Afghanistan 2.0? Al-Qaeda’s ‘Anaconda Strategy’ Is Quietly Swallowing Mali

A slow and systematic jihadist takeover is underway in Mali, where Al-Qaeda-linked JNIM has built a shadow state that now dominates more than 70% of the country.

Al-Qaeda-linked militants tighten their ‘anaconda strategy’ in Mali, cutting off fuel routes and encircling key towns.

A slow, methodical jihadist takeover is unfolding in Mali – one that mirrors the Taliban’s return in Afghanistan.
In large parts of the Sahel nation, Al-Qaeda’s affiliate Jamaat Nusrat al-Islam wal-Muslimin (JNIM) is administering justice, collecting taxes, enforcing rules and squeezing the state in what analysts now call an “anaconda strategy”.
The shift has been years in the making.

Mali, once held up as a fragile but working democracy, has been vanquished to a point where only a handful of garrison towns remain firmly under state control. Elsewhere, the JNIM’s influence fully replaces – or shadows – the government.

And while global attention remains on Gaza, Ukraine or the South China Sea, the Sahel is witnessing one of the most significant territorial expansions by the Al Qaeda since 2001.
Sahel refers to the transitional region in North-Central Africa comprising of countries like Mali, Burkina Faso, Chad, Mauritania, and Niger. These countries face challenges like climate change, food insecurity, and political instability.
If Mali falls outright, it would be the first time since the Taliban’s 2021 takeover of Afghanistan, that an al-Qaeda affiliate captures and governs an entire country.

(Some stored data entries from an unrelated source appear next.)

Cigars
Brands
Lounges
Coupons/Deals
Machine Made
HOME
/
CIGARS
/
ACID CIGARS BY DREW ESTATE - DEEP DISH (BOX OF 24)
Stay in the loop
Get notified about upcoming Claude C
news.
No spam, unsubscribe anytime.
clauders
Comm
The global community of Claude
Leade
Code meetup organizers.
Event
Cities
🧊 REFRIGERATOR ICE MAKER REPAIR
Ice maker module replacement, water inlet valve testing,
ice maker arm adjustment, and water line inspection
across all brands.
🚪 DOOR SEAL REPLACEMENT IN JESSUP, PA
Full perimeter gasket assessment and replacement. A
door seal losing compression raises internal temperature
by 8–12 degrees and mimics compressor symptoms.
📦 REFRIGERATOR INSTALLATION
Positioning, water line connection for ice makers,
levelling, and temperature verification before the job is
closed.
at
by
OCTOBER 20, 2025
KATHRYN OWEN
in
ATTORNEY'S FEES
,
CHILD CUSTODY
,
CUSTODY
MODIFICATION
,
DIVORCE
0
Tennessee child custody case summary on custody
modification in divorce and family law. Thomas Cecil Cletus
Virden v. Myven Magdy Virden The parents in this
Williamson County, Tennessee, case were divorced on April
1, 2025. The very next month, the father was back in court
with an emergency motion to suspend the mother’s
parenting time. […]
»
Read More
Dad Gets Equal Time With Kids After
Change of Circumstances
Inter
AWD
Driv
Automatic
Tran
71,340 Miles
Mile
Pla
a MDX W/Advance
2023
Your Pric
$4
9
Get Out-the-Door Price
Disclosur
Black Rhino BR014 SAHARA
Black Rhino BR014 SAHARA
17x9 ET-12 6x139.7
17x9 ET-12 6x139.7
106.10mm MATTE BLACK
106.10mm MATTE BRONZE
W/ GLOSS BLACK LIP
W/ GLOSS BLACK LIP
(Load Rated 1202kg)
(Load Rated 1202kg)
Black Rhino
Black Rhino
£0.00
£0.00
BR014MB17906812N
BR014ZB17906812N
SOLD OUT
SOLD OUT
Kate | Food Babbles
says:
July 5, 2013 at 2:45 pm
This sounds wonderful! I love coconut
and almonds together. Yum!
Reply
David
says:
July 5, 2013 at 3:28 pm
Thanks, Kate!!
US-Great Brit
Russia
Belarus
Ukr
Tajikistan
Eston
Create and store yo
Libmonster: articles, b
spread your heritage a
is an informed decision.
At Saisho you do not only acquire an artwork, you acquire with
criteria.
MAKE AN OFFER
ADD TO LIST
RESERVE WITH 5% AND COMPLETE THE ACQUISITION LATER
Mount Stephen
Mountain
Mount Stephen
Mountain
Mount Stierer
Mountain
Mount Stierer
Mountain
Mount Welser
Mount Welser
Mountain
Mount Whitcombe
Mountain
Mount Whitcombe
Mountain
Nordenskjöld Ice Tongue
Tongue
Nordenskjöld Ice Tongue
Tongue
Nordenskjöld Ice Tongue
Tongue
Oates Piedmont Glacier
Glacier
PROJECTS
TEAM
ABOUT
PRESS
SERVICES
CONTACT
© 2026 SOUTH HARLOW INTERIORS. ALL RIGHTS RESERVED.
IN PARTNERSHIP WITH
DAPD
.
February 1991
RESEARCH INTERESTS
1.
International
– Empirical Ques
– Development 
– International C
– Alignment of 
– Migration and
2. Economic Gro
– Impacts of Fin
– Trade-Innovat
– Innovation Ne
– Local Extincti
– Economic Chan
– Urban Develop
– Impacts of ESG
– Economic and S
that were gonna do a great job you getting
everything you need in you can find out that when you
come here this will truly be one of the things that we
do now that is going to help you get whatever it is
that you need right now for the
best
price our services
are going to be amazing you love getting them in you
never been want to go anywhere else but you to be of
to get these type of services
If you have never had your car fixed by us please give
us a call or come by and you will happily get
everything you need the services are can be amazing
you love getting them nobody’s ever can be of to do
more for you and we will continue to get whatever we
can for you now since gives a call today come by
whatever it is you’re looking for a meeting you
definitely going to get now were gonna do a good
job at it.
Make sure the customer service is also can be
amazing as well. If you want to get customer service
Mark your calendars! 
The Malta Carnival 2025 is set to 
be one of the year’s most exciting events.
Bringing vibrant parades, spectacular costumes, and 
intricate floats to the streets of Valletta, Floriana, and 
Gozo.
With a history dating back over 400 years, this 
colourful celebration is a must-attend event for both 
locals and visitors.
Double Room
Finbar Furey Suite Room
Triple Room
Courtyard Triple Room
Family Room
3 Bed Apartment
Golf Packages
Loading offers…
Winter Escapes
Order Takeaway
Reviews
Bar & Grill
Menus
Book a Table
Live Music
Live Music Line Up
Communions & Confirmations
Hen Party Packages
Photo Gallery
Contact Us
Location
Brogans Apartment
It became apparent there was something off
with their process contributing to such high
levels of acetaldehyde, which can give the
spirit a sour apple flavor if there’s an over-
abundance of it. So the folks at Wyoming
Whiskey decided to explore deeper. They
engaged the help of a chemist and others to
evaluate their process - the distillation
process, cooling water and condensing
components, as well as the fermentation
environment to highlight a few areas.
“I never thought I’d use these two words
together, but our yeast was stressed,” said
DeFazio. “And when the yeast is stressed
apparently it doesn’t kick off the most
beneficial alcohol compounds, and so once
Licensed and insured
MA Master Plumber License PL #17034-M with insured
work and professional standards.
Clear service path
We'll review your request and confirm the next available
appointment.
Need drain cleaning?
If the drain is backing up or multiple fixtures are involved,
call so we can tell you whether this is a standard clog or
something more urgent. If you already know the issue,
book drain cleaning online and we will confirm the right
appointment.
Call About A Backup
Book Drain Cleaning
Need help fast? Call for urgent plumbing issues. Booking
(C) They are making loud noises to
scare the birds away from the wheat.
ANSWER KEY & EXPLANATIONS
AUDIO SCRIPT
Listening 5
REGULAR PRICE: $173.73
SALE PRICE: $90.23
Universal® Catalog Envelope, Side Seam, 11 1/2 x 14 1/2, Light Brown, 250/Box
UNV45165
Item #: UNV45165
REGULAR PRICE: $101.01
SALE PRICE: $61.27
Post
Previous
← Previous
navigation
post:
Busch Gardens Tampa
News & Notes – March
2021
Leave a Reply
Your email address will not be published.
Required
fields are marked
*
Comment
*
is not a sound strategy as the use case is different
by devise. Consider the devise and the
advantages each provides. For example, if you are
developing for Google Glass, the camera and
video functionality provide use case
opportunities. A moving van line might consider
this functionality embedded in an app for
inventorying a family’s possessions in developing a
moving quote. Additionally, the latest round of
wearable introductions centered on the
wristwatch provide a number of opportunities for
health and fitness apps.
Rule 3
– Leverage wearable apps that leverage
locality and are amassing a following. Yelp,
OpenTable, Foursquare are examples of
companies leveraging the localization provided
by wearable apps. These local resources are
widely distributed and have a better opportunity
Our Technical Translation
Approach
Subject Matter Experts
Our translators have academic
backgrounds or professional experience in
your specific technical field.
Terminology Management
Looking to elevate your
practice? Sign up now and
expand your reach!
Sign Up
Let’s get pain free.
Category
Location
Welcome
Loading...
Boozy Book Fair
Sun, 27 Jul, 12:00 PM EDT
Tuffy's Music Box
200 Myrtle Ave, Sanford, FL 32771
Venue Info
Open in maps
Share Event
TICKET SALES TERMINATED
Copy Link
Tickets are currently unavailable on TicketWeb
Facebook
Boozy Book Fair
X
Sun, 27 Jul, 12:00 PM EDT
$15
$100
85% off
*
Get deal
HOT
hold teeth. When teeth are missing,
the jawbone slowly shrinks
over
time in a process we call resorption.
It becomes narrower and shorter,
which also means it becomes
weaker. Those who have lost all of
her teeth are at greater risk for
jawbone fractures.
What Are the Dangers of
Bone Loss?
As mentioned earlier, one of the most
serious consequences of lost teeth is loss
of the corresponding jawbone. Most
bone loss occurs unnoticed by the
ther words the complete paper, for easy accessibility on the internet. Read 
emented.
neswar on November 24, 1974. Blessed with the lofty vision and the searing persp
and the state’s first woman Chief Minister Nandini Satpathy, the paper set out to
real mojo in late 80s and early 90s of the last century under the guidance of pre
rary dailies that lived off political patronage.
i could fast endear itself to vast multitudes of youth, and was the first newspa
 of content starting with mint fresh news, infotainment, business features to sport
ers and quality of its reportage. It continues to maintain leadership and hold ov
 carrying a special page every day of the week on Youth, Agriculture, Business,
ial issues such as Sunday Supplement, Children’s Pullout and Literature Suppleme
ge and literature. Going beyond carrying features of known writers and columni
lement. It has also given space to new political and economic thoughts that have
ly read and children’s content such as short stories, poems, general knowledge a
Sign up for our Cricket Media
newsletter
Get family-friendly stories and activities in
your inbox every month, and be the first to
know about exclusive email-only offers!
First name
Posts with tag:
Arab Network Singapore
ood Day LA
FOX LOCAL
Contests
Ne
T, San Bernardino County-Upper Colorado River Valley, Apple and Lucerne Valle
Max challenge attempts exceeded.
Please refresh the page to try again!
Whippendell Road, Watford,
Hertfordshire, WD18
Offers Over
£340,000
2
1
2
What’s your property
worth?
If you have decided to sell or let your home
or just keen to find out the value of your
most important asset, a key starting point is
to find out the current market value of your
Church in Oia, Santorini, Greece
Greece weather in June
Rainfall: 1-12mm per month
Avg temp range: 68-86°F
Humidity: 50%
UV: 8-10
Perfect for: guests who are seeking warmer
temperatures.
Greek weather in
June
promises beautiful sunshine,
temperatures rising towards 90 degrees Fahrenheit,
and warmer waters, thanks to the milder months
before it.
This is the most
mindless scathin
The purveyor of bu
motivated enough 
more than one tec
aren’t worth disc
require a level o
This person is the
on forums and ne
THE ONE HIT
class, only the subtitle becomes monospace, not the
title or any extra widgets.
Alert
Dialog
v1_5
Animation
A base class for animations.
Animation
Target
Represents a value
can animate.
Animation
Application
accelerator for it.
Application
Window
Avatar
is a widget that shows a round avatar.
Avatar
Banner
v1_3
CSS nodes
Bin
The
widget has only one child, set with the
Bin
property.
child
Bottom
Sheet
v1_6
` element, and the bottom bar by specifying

A Collapse Years In The Making

JNIM stepped into the vacuum created by the breakdown of Mali’s junta in 2022, creating a shadow government that locals often depend on. In many communities, their courts, tax collectors and armed patrols function more consistently than any state service.
By early 2025, over 70% of the region was either under jihadist domination or contested.
This year, the grip tightened further. In July, militants disrupted the fuel supply – nearly all of which comes through Senegal and Ivory Coast. In September, they blockaded key southern routes.
By October, the US Embassy told Americans to leave immediately, citing “terrorist attacks along national highways”.
In November, five Indian nationals were kidnapped, underscoring the deteriorating situation.
The jihadist takeover of Mali is destabilising its neighbours. Jihadist groups operate with impunity across Burkina Faso, Niger, Mauritania and parts of Algeria.
A cross-border jihadist “emirate” may have been unthinkable once. But it is becoming increasingly plausible.

Human Cost Of Takeover

Nearly two million Malians are displaced. Farming has collapsed. Girls’ education in many areas has stopped altogether. Aid groups warn that the country is undergoing a “slow motion Talibanisation”.
In capital Bamako, the junta strives to project strength through parades and media control, even as the countryside slips out of its reach.

What A JNIM-Run Mali Would Mean

If the insurgents gain complete control, Mali could become Al Qaeda’s most stable sanctuary in two decades – a vast territory with gold reserves, smuggling routes and a large population governed through coercion and local alliances.